Pour 2022, le constat va être terrible. Les deux présidents hollando-macroniens auront été des catastrophes. Par leur vide. Il suffit de citer un domaine, essentiel pour la survie de notre peuple : la politique étrangère et « européenne ». Le départ tragique de l’Angleterre — sans que l’Europe et sa nomenklatura se remettent en cause pendant le Brexit — déporte le centre de gravité de l’Europe à l’Est, et on apprend que l’Allemagne elle-même « oublie » désormais d’informer Paris de telle initiative prise avec Washington en matière de matériel de Défense. Les positions allemandes sur l’Est européen creusent jour après jour le fossé avec Moscou, ce qui constitue une aberration géostratégique. L’Allemagne négocie avec Moscou sans autrement prendre en compte une France qui a fondu. Macron a-t-il une carte dans son bureau ? Dans l’affirmative, s’il la regarde, la voit-il ? Sans la Russie, l’Europe n’existe pas. Le plus grand territoire du monde est peut-être un désert démographique, le réchauffement risque d’en faire une terre d’attraction pour des voisins du Sud écrasés par les besoins de leur population, et le dessein très clair de leurs dirigeants. Arcady Stolypine, fils du grand dirigeant politique de Nicolas II, publiait en 1971 « La Mongolie, entre Moscou et Pékin ». Si la Mongolie saute, l’Oural ne sera pas loin. Ce n’est pas de la politique fiction. La Covid, vous connaissez ? Ce n’est pas le titre d’un film d’anticipation.

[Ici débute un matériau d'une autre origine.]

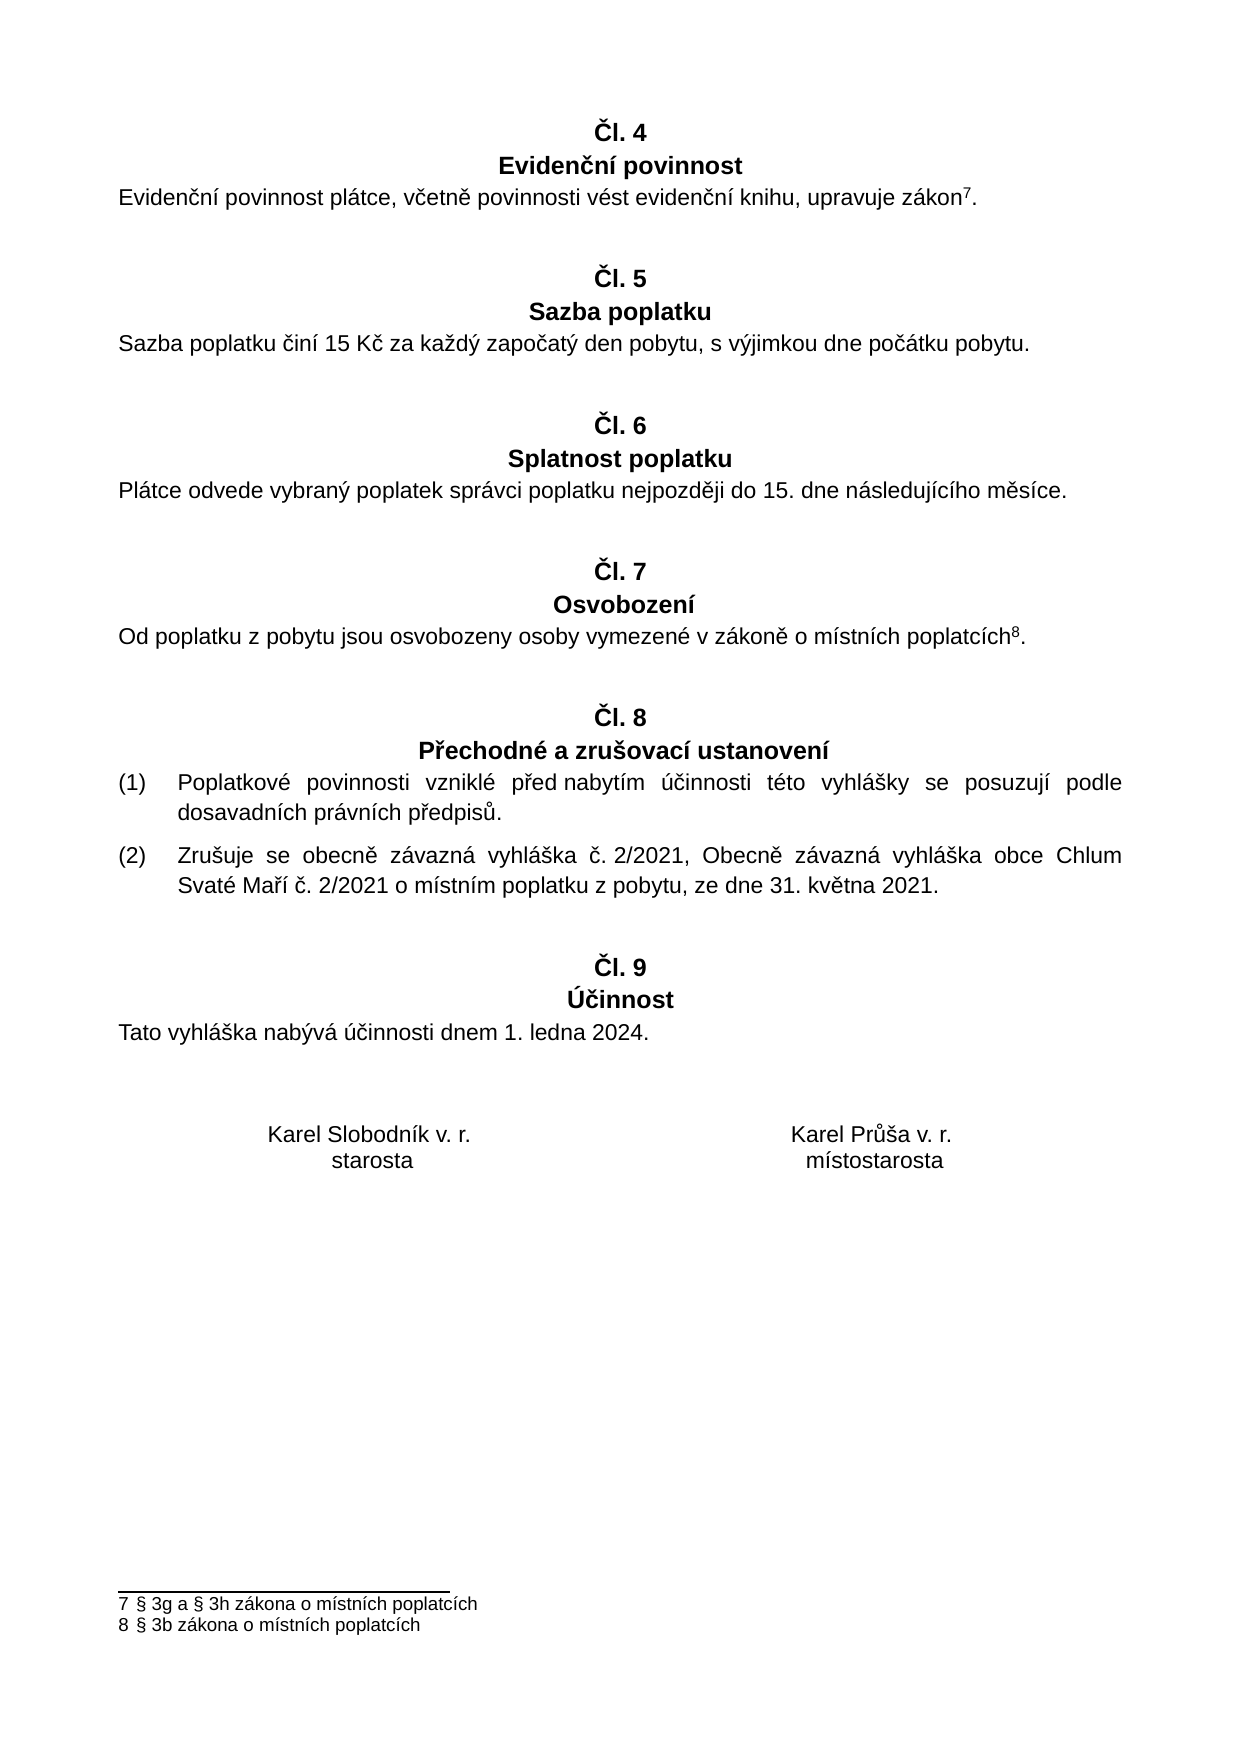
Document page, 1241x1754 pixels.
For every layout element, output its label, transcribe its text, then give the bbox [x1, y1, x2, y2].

subtitle Čl. 5 Sazba poplatku [118, 264, 1122, 326]
text § 3g a § 3h zákona o místních poplatcích [118, 1592, 1122, 1614]
list Poplatkové povinnosti vzniklé před nabytím účinnosti této vyhlášky se posuzují podle dosavadních právních předpisů. [118, 769, 1122, 826]
text Plátce odvede vybraný poplatek správci poplatku nejpozději do 15. dne následujícího měsíce. [118, 477, 1122, 503]
text Od poplatku z pobytu jsou osvobozeny osoby vymezené v zákoně o místních poplatcích. [118, 623, 1122, 649]
table_cell [118, 1179, 620, 1297]
table_cell [620, 1179, 1122, 1297]
subtitle Čl. 6 Splatnost poplatku [118, 411, 1122, 472]
text Tato vyhláška nabývá účinnosti dnem 1. ledna 2024. [118, 1018, 1122, 1045]
text Sazba poplatku činí 15 Kč za každý započatý den pobytu, s výjimkou dne počátku pobytu. [118, 330, 1122, 357]
subtitle Čl. 9 Účinnost [118, 952, 1122, 1014]
subtitle Čl. 7 Osvobození [118, 557, 1122, 619]
table_header Karel Průša v. r. místostarosta [620, 1061, 1122, 1179]
list Zrušuje se obecně závazná vyhláška č. 2/2021, Obecně závazná vyhláška obce Chlum Svaté Maří č. 2/2021 o místním poplatku z pobytu, ze dne 31. května 2021. [118, 842, 1122, 899]
subtitle Čl. 4 Evidenční povinnost [118, 118, 1122, 180]
table_header Karel Slobodník v. r. starosta [118, 1061, 620, 1179]
text Evidenční povinnost plátce, včetně povinnosti vést evidenční knihu, upravuje zákon. [118, 184, 1122, 211]
subtitle Čl. 8 Přechodné a zrušovací ustanovení [118, 703, 1122, 765]
text § 3b zákona o místních poplatcích [118, 1614, 1122, 1635]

La France est écrasée par la masse des questions auxquelles elle ne répond plus. Trop occupés à sauver leur pouvoir chancelant, les présidents hollando-macroniens ne peuvent remettre à sa place un ami américain qui, mal élevé, a tendance à dormir dans notre lit. L’américanisation dramatique des méthodes de gestion et de mœurs de la vague 1990-2020 a entraîné des conséquences que tout le monde voit et qui ne sont pas meilleures que les fraudes à l’immigration du Sud : de l’antiracisme de façade au vrai racisme au quotidien, du « féminisme » agressif à l’obésité d’une jeune génération malade, de l’esclavagisme des porteurs de nourriture à vélo pour des bobos qui ne voient pas qu’ils sont morts, la France s’affale. L’État n’a jamais été aussi présent, les communiqués de presse s’enchaînent comme des perles — souvent avec des perles — et jamais l’État n’a été aussi impuissant. Le pouvoir n’a plus de prise.

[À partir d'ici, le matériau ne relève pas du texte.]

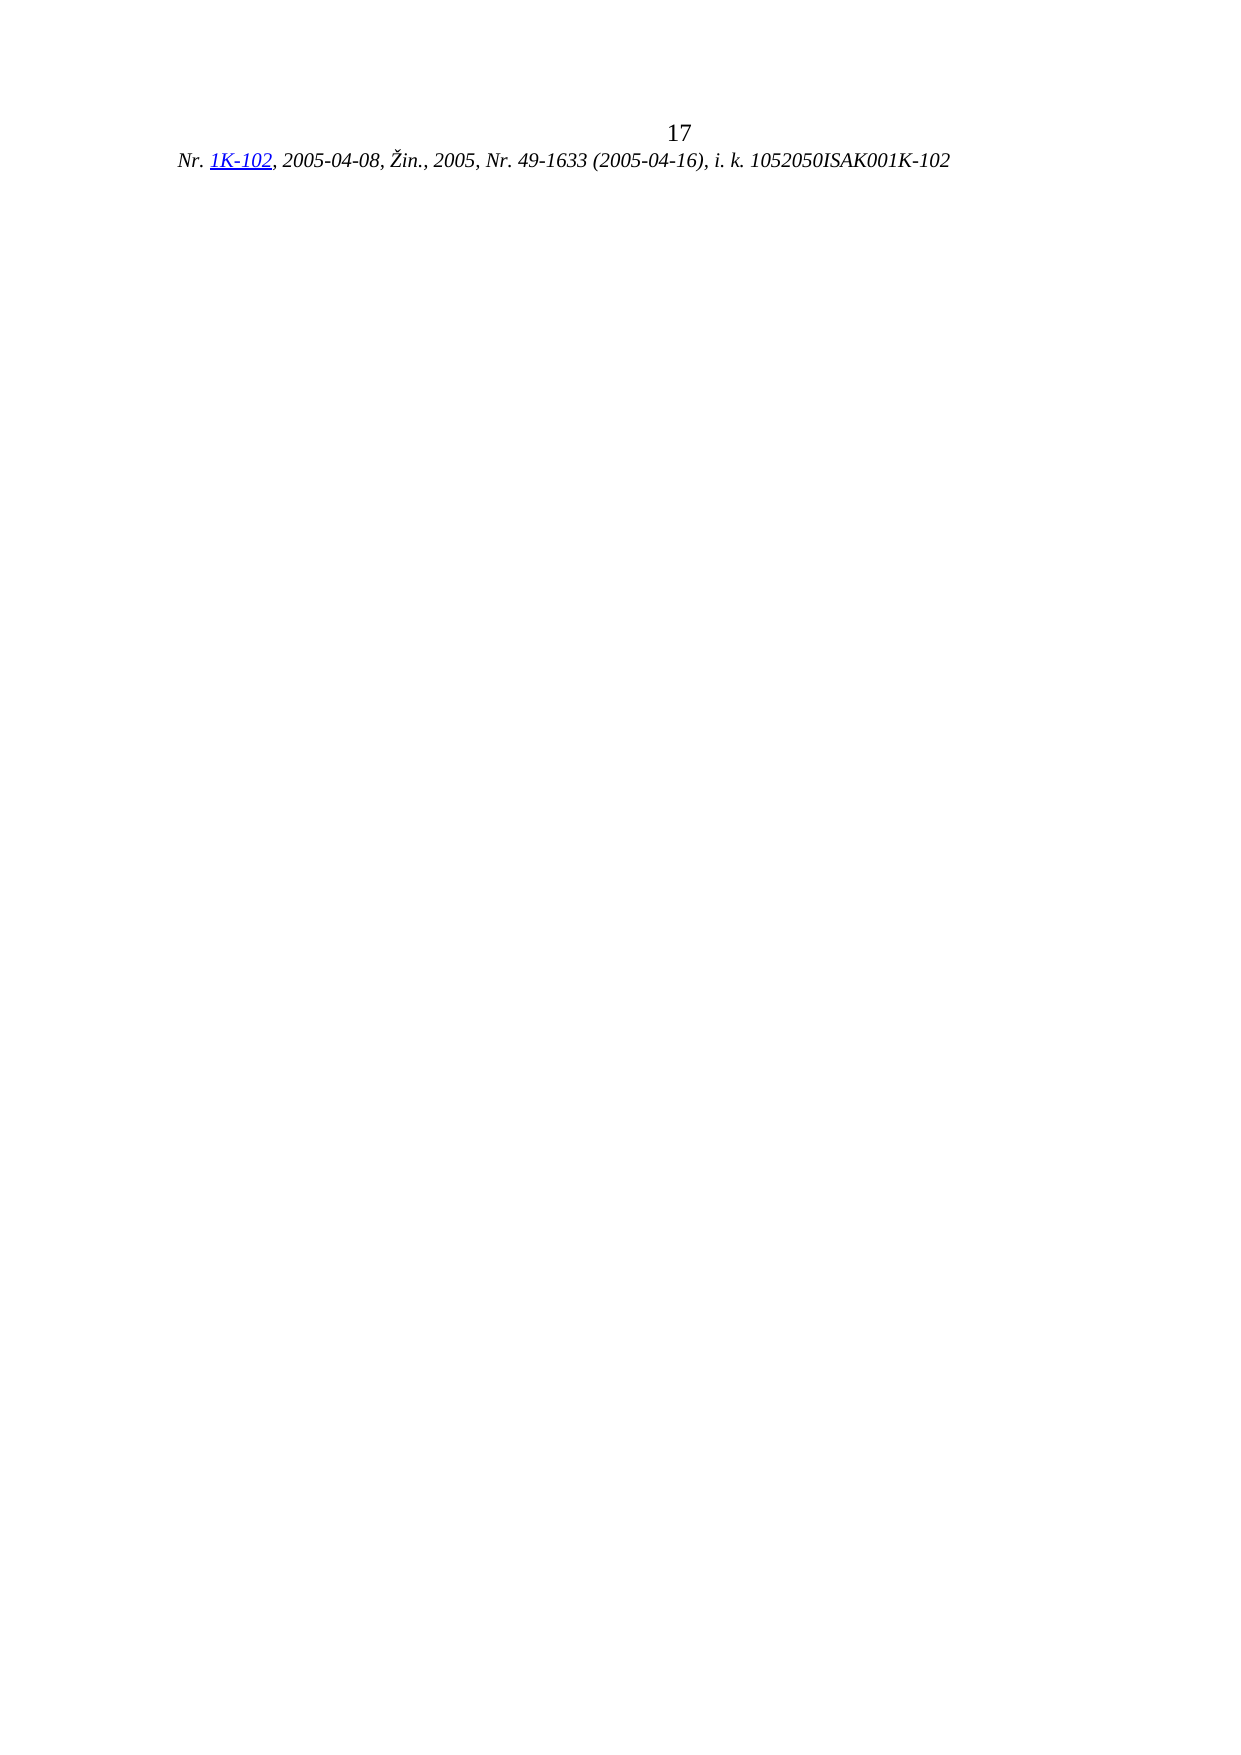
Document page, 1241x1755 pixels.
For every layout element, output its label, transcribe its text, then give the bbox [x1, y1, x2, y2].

Finalement, si les Français se sont massivement abstenus aux élections, c’est parce que le président thaumaturge n’est pas là. Macron est pathétique, Jupiter n’est pas le grand prédateur, et contrairement à ce que beaucoup prédisent, il n’est pas certain que nos compatriotes se mobilisent davantage en 2022 qu’en 2021. Pourquoi ? Dans la chronique « L’Académie montre la voie » (a-t-on le lien ?), j’exposai que lorsque l’Académie française ne veut d’aucun des candidats, elle procède par le vote d’une croix apposée sur le bulletin. L’abstention, pour une large part (surtout à ce niveau !) ne peut être assimilée à un détachement de pêcheur à la ligne ou de peintre du dimanche. Elle exprime avec force, du fond de la caverne dont décidément on ne veut voir que les ombres, le rejet des présidents qui ne servent à rien. Mais empêchent par leur présence un vrai pouvoir de s’exercer.

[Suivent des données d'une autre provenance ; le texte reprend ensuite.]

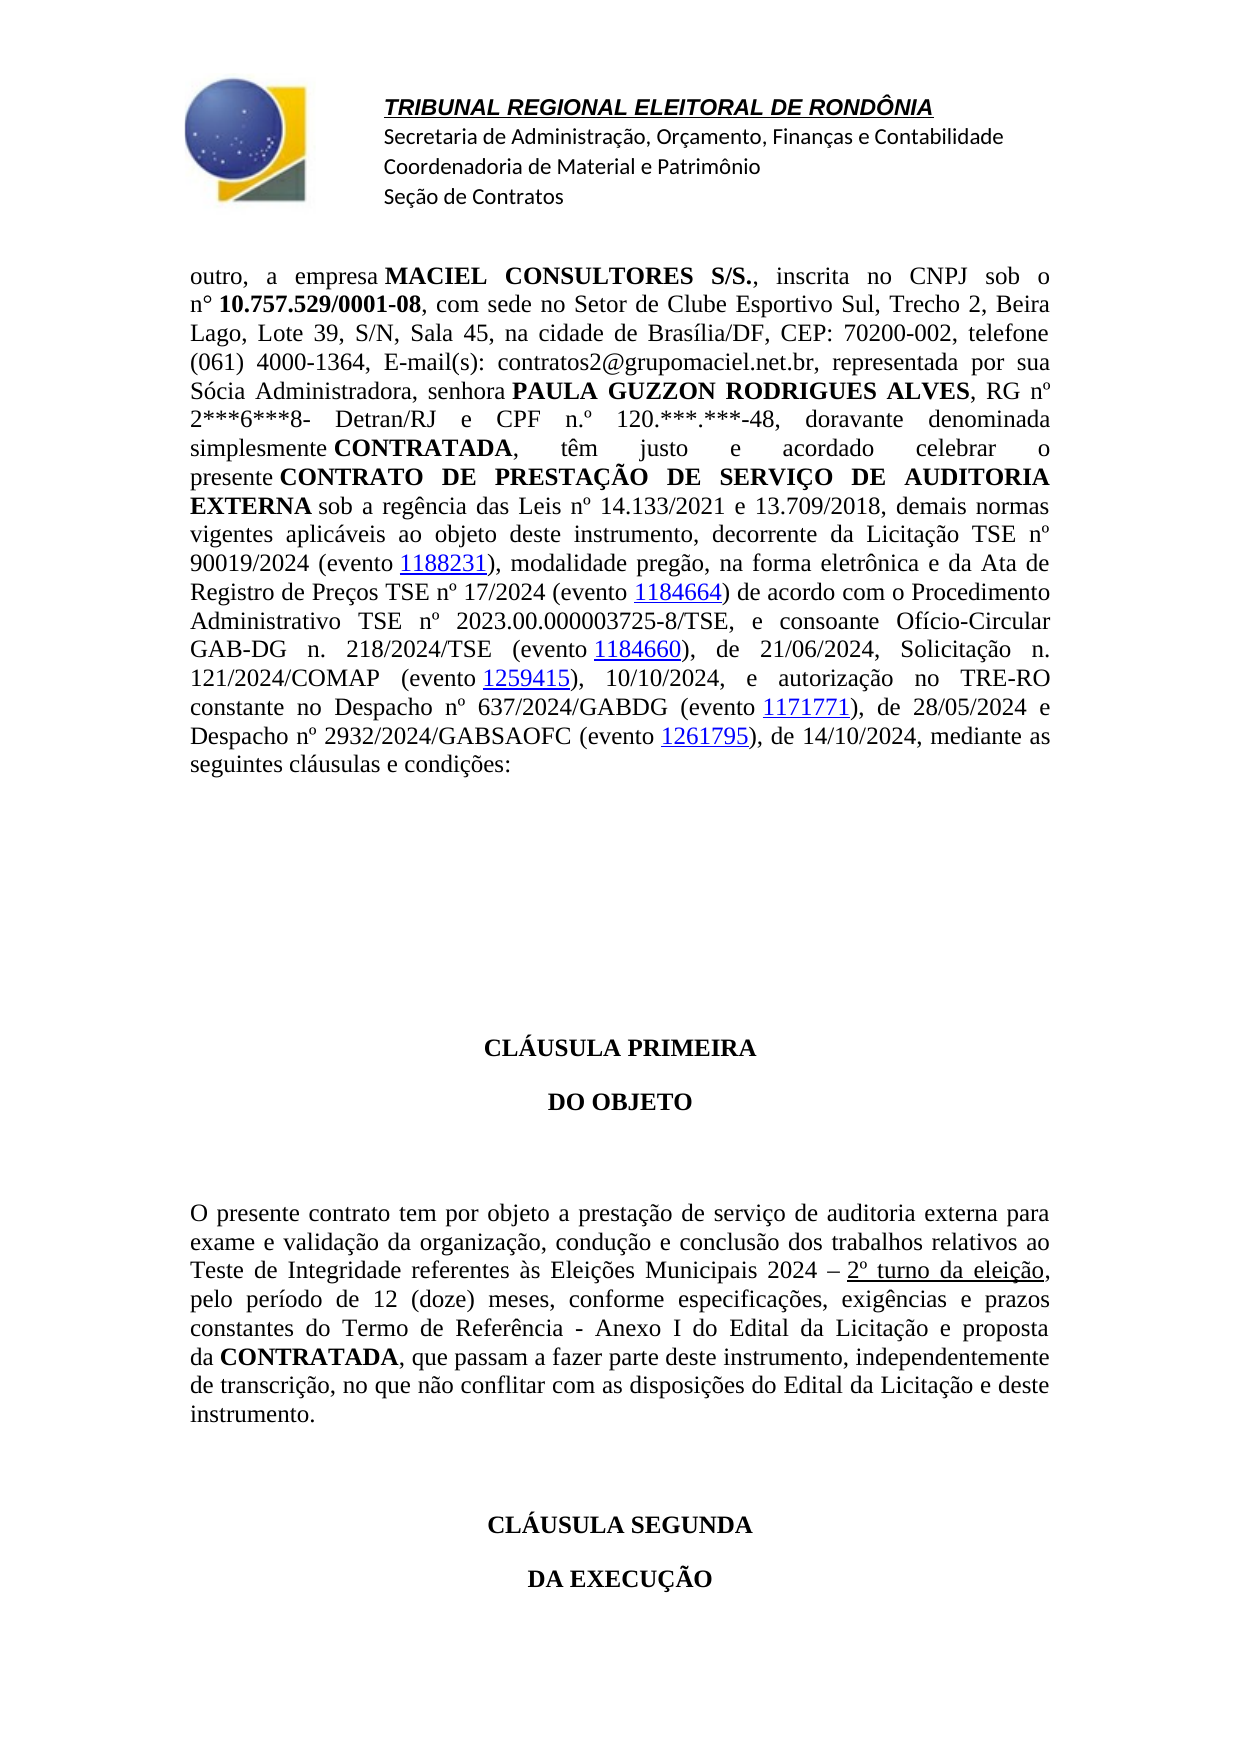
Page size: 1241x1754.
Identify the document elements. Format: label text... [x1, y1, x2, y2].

Sagement, l’opposition républicaine maintient ses usages, et assure de fait — quel que soit son étiage pour demain — des possibilités.
La France, elle, parallèlement, fait le dos rond, oublie nos insupportables bons élèves de l’Élysée et d’ailleurs, rejettera tôt ou tard ce qui lui fait trop mal. Elle se reconstitue sur de nouvelles fondations, dont on perçoit à peine affleurer les premières pierres.